Gluttony and Romans 14

Burning Question:  Why is it that churches tend to overlook gluttony?  With the obesity epidemic going on in this country and the challenges that believers and nonbelievers face regarding this issue, should we (believers) address this issue during our fellowship times and the grand feasts that accompany them?

Sometimes finding balance can be a challenging thing.  The tension in dealing with the gluttony issue is that it involves the overuse of something (food) which is a daily necessity in our lives.  This sets it up as a challenging issue in a very unique way.  Overuse of cigarettes carries no challenge . . . cigarettes will kill you via lung cancer or any other variety of ways, so the amount of use is not up for debate.  Wisdom dictates that they be avoided.  Overuse of alcohol leads to drunkenness and a wide variety of dangers to the drinker and any who cross their path.  Alcohol is not a daily necessity and if it is, there are bigger issues to be addressed!  But the challenge with gluttony is that the one who struggles with it can never remove themselves from the temptation . . . a person has to eat to live.  Herein lies the tension.  So how does a church address the issue of gluttony and where is the balance between offering fulfillment to one’s need (food) even in the context of fellowship, yet not causing a person who struggles to be unduly tempted?

Romans 14:13-23 would seem to speak into the situation when it states that we are not to cause a brother (fellow believer) to stumble and be tempted for the sake of something we do not find offensive.  The context here is not specifically a reference to food in general but to food that had been offered to idols which, in a first century context, carried the notion that one was partaking in idol worship by eating the leftovers of what had been offered to the false gods.  There was a lot of baggage associated with eating this food.  Paul says that there is nothing inherently wrong with eating that food because false idols are not even gods at all.  However, if eating the food caused issues for a weaker believer, then just abstain out of love for the weaker brother in Christ.  Harming a man’s walk with God is not worth the 120 seconds of tasty goodness that would come from eating some leftover food from a pagan worship service!

For us today, this context is not so much the point.  I haven’t noticed any daily specials on leftover idol-meat in the butcher department at Publix.  So how do we balance showing love for one who may struggle with gluttony while providing a daily necessity (food) in a way that facilitates fellowship?  After all, there is something incredibly bonding about sharing a meal with others and you even see this in the New Testament (think Lord’s Supper here!)  Even more, at what point is the “struggler” responsible to manage their decisions and how far does a church go to be mindful of their need?  Does a church disallow women in attendance because of the presence of men who struggle with lust?  Does a church refrain from passing an offering plate because of the presence of redeemed thieves who once stole before they met Jesus?  You may think, “Ok Brooks, you’re getting sarcastic now!” but really, I am just painting a picture of the tension that surrounds this.

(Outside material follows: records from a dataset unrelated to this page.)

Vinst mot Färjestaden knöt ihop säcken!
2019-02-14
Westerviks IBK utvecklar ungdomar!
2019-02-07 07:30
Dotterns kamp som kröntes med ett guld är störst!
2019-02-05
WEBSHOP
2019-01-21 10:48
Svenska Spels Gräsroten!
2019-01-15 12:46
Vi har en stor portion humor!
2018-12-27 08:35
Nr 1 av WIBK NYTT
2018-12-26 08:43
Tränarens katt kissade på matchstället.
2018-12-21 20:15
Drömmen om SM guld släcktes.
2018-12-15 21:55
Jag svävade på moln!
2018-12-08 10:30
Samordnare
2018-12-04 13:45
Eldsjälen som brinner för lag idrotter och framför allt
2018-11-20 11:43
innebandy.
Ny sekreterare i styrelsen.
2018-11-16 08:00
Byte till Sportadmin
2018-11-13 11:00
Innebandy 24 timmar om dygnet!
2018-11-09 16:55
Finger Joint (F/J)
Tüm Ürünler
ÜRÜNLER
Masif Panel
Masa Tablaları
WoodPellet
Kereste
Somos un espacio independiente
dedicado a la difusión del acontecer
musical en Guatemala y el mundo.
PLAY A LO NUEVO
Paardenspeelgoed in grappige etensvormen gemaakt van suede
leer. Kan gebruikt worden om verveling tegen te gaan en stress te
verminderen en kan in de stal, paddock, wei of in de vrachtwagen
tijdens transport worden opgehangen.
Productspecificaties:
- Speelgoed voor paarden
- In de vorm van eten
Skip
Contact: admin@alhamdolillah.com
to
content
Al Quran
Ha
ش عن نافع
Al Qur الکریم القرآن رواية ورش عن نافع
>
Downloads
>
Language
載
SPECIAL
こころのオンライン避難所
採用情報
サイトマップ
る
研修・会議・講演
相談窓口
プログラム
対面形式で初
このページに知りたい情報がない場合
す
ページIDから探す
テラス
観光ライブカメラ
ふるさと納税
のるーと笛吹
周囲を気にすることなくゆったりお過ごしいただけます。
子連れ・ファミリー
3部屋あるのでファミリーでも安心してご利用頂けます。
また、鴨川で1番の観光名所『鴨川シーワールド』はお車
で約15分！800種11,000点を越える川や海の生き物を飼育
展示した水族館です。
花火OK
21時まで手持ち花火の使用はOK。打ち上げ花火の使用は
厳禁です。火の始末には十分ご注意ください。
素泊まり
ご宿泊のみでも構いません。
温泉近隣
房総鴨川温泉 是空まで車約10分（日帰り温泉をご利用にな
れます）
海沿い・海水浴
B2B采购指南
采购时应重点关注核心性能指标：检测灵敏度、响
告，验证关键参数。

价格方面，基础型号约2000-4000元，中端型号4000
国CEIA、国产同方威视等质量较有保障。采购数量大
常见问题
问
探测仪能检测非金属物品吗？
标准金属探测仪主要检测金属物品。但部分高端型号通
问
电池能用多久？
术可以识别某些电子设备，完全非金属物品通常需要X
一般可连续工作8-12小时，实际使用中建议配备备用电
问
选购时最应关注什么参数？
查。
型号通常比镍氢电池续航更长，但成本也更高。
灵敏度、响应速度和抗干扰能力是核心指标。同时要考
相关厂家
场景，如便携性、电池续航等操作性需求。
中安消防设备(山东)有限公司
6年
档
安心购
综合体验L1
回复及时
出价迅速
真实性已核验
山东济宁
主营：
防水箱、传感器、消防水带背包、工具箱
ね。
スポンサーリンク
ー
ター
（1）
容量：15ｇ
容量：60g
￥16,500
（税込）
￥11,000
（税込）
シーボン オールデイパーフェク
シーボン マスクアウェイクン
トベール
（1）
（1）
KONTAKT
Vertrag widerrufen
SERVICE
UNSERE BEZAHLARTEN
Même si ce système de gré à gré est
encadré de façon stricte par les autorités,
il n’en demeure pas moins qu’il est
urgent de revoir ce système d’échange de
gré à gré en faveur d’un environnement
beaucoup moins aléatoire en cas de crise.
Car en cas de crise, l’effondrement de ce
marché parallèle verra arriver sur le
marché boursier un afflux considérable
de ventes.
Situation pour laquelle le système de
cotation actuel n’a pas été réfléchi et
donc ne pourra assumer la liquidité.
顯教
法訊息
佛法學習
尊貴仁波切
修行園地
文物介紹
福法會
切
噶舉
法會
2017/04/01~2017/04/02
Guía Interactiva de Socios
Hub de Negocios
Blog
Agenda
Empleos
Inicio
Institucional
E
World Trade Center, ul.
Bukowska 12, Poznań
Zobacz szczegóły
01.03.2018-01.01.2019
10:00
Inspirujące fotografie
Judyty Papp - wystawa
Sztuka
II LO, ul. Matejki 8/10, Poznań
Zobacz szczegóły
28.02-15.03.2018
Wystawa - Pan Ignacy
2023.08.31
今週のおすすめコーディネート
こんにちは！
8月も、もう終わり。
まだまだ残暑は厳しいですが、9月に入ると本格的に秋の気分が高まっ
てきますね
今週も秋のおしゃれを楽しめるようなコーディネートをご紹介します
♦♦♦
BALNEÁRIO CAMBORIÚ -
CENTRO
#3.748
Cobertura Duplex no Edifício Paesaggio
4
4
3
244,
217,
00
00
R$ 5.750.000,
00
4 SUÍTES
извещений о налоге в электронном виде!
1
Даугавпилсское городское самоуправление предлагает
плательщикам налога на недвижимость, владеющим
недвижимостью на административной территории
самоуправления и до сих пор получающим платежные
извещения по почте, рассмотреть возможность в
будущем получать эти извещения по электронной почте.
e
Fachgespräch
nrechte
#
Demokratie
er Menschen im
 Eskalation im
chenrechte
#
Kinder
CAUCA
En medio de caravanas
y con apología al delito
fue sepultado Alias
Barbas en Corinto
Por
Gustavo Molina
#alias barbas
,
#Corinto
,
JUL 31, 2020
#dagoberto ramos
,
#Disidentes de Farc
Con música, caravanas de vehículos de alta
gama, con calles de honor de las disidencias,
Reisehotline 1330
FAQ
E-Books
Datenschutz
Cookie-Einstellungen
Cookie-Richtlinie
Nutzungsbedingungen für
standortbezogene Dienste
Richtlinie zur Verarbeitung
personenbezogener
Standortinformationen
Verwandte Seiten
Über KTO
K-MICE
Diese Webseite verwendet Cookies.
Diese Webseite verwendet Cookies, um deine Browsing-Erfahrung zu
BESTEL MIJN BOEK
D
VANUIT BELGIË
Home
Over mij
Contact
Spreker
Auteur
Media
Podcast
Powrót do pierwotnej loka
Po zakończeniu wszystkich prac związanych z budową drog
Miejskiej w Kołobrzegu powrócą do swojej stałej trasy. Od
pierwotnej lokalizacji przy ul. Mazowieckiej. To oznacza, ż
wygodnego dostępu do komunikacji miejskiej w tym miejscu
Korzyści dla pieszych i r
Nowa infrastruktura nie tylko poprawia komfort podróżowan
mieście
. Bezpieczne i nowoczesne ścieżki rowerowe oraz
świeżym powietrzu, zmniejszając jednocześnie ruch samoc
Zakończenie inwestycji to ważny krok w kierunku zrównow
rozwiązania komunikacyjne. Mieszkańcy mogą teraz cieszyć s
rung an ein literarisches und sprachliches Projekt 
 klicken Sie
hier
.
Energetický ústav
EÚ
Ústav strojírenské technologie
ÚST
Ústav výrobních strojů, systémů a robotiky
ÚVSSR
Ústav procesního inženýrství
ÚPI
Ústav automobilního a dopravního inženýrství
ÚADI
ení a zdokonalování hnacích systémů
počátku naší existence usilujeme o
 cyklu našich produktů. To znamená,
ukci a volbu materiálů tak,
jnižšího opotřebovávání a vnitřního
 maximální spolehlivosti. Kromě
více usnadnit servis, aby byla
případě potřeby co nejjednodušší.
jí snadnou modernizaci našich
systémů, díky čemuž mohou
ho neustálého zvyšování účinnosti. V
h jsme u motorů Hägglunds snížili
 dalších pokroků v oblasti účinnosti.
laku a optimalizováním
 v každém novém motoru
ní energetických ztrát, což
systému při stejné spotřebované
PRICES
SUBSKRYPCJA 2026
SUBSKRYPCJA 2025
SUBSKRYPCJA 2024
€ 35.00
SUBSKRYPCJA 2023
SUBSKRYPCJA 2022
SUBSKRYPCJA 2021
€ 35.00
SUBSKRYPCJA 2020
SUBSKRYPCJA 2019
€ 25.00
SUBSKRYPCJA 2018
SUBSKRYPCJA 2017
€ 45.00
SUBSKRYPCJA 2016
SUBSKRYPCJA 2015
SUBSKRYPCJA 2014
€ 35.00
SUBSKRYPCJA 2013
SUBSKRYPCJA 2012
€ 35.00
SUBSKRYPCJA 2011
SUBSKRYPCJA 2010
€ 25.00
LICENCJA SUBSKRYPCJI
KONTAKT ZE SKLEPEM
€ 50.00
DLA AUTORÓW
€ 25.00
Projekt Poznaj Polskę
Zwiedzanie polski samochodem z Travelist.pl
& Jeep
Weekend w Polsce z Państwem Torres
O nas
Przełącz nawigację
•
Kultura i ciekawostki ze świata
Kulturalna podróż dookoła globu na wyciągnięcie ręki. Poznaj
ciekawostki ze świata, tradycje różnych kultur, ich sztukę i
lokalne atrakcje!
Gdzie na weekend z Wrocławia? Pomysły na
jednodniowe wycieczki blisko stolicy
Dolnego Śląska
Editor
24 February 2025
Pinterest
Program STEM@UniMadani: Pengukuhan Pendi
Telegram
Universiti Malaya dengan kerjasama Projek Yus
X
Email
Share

So what are some options?   Here are a few to consider . . . we can call it “food for thought” (pun intended):

1.  Consider the inclusion of certain healthy food choices for those who desire to fellowship around the table but want to be conscious of their food choices.  At FBCI, we often have fruit, yogurt, bottled water, and other options available during this time between our two morning worship services;

2.  Provide the fellowship in a setting where it is not mandatory that one attend.  At FBCI, this location is in our fellowship hall and falls between our two morning worship services.  It is in an “out-of-the-way” location and certainly does not require that one attend between the services;

3.  Be mindful that food is not a necessity for fellowship.  Regardless of popular belief, “food, fun, and fellowship” should not be the mission statement of the local church!  We can enjoy one another without food or drinks and should keep this in mind when planning events.

Gluttony is an often-overlooked challenge for some and our culture reflects that.  Perhaps we can keep in mind the teaching of Paul in 1 Corinthians 12:26-27.  Even though we are each individuals, we are also all “one” in the body of Christ.  Sometimes loving our brother means we adjust some things for the sake of others, not just in the area of food but in other areas, as well.